> **Task to carry out**
Over all lines in the data below, count those holding "pour" and give only the result.

> **Material provided**
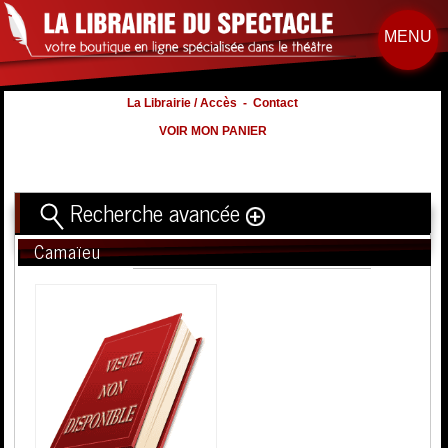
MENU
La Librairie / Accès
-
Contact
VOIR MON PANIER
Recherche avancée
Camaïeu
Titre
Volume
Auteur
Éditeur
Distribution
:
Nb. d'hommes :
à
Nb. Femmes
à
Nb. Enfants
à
--
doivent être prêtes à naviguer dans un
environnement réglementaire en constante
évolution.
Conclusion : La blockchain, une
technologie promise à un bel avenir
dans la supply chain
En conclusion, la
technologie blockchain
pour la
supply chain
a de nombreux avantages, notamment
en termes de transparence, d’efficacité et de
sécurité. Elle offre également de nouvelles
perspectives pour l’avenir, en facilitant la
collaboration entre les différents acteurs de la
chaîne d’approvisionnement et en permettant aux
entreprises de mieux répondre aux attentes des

> **Answer to this problem**
2